• **O EXERCÍCIO**: No texto sobre abusos sexuais de menores, o que falha em absoluto ao legislador segundo Roxin?

• **EXCERTO DO TEXTO**:
------------------------------------

As experiências homossexuais de adultos com menores, independentemente da experiência sexual da vítima, são substancialmente mais traumatizantes, por representarem um uso anormal do sexo, condutas altamente desviantes, por serem contrárias à ordem natural das coisas, comprometendo ou podendo comprometer a formação da personalidade e o equilíbrio mental, intelectual e social futuro da vítima, desencadeando, também, colateralmente, efeitos danosos de um ponto de vista social, fenómenos disfuncionais em grau mais elevado, à partida, do que os actos heterossexuais com adolescentes, mesmo sem experiência sexual.
O tipo delineado repercute a intolerância social aos abusos sexuais sobre menores, a função do direito penal é, então, a de agir como mecanismo de controle social, não comportando aquela disfuncionalidade qualquer espécie de implicação ética, no dizer de Amelung referenciado na obra de Karl Prelhaz Natsheradetz, pág. 116.
O poder do Estado, não serve para reforço de padrões puramente morais ou religiosos. Os Governos não podem controlar comportamentos que não possuem qualquer significado especial, tais assuntos ficam melhor confiados à religião, à educação e a outras influências sociais
Se é certo que ao legislador falha em absoluto, no dizer de Roxin, legitimidade para punir condutas não lesivas de bens jurídicos, apenas em função da imoralidade, outrossim deverá o direito penal intervir na punição das condutas sexuais que mais gravemente atentem contra a liberdade sexual do ofendido ou a sua autodeterminação, privando-o da disposição de um dos aspectos mais intimamente ligados à sua auto-realização pessoal, como é a sua actividade e liberdade sexual - cfr., ainda, Karl Prelhaz Natsheradetz, op. cit., 141.

------------------------------------

• **REGISTOS GUARDADOS**:
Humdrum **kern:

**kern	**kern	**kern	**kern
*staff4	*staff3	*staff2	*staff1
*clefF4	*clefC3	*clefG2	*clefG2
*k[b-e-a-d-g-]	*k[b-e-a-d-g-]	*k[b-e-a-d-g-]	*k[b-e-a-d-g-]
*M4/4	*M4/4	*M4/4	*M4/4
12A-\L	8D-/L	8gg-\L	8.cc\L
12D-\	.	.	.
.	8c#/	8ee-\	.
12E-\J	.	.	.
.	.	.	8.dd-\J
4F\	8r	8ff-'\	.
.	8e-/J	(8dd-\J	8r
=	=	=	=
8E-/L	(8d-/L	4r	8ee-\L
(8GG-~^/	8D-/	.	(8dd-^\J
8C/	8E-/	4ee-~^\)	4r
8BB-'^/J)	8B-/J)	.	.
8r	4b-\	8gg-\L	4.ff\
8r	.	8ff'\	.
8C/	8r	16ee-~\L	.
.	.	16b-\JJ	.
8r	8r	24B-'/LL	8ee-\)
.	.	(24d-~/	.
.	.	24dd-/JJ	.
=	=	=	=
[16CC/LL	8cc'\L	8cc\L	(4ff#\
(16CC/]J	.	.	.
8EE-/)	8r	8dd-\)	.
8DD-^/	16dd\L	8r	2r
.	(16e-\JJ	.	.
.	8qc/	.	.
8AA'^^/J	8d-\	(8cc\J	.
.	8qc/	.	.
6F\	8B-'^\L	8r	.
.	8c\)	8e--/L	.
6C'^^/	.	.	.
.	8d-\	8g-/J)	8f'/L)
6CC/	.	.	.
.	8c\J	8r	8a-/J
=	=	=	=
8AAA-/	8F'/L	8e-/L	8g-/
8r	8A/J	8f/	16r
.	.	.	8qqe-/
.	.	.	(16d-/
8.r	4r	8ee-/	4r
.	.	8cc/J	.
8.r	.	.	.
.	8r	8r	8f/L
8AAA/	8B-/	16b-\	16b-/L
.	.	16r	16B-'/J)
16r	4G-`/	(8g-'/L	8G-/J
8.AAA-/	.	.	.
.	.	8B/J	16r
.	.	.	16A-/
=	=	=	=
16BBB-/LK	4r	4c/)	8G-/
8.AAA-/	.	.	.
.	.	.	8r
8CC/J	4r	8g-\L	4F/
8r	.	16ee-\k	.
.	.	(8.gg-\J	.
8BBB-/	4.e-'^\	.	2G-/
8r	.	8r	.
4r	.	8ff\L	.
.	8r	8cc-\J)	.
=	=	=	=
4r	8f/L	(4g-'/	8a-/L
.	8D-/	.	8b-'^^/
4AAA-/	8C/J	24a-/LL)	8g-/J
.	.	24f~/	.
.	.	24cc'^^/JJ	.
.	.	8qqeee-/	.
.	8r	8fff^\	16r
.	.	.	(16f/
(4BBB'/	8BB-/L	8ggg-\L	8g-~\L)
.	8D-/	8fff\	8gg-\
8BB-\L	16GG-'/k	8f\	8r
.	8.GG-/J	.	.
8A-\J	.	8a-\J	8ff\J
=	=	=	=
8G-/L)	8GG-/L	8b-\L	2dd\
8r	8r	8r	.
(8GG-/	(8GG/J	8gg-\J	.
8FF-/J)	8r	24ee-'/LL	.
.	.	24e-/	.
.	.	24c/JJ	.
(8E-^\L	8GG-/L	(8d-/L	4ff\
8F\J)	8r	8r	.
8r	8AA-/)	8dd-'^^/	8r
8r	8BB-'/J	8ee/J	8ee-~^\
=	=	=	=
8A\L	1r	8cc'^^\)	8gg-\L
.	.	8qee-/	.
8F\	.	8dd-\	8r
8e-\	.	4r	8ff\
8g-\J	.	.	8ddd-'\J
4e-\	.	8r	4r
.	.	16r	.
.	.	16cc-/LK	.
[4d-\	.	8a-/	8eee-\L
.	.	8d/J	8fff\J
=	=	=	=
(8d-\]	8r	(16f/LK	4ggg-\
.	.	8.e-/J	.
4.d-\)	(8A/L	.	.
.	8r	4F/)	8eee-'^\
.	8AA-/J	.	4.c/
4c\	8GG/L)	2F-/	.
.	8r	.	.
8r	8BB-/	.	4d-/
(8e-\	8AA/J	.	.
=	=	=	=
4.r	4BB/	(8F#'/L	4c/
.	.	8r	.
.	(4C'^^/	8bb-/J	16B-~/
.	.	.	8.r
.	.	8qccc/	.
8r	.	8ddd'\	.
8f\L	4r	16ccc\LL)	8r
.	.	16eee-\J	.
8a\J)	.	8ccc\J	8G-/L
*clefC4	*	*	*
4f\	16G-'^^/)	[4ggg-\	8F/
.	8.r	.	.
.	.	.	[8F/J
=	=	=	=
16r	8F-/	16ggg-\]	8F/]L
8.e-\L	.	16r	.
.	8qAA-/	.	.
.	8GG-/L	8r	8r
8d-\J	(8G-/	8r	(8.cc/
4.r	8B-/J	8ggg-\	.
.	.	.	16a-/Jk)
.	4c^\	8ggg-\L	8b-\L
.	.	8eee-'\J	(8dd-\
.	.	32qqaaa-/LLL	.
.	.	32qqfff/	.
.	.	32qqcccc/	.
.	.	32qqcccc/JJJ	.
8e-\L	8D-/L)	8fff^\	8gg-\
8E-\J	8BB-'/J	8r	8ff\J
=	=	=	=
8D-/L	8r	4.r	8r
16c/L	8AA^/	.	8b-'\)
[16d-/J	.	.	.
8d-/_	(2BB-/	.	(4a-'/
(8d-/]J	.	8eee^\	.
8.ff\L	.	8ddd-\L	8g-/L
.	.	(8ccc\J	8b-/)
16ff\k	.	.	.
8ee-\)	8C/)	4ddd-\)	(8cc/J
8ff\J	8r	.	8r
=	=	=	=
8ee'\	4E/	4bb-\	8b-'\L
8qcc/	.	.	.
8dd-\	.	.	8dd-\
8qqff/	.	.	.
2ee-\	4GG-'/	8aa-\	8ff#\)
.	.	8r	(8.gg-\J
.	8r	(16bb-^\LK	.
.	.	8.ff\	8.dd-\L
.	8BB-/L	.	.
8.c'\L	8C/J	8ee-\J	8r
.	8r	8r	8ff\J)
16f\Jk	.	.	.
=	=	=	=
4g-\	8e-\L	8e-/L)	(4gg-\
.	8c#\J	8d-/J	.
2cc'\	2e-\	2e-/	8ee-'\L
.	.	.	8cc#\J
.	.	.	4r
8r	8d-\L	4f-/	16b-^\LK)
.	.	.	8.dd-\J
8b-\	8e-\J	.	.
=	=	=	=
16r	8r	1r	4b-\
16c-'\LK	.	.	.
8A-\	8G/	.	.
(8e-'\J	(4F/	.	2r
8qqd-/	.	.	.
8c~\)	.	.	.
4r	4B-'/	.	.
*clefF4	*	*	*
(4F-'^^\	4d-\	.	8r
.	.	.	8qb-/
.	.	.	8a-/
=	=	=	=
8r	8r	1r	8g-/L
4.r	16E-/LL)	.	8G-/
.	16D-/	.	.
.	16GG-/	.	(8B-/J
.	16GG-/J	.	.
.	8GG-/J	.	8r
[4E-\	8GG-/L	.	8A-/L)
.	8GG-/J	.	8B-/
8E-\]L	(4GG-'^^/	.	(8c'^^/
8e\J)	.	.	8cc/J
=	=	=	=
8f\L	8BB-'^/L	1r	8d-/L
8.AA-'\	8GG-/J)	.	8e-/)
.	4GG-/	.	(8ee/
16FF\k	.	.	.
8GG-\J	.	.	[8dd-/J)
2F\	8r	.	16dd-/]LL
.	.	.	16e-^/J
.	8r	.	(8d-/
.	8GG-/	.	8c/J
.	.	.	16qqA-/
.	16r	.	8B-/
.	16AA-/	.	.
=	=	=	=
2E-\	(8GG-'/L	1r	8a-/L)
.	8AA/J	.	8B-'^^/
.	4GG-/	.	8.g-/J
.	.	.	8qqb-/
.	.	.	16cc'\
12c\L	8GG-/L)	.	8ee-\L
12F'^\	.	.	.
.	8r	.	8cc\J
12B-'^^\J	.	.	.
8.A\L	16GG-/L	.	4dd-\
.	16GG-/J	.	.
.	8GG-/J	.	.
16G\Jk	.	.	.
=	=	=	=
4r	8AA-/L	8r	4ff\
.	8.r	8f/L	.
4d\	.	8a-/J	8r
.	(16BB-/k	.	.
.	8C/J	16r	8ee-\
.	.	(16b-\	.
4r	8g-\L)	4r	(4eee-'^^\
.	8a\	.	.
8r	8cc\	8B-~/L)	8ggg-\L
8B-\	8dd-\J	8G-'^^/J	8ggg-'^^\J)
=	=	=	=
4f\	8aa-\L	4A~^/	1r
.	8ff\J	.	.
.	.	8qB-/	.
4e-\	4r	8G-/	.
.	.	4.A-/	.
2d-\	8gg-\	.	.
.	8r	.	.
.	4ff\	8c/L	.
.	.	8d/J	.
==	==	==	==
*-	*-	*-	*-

------------------------------------

• **RESOLUÇÃO DO EXERCÍCIO**: Falta-lhe legitimidade para punir condutas não lesivas de bens jurídicos apenas em função da imoralidade.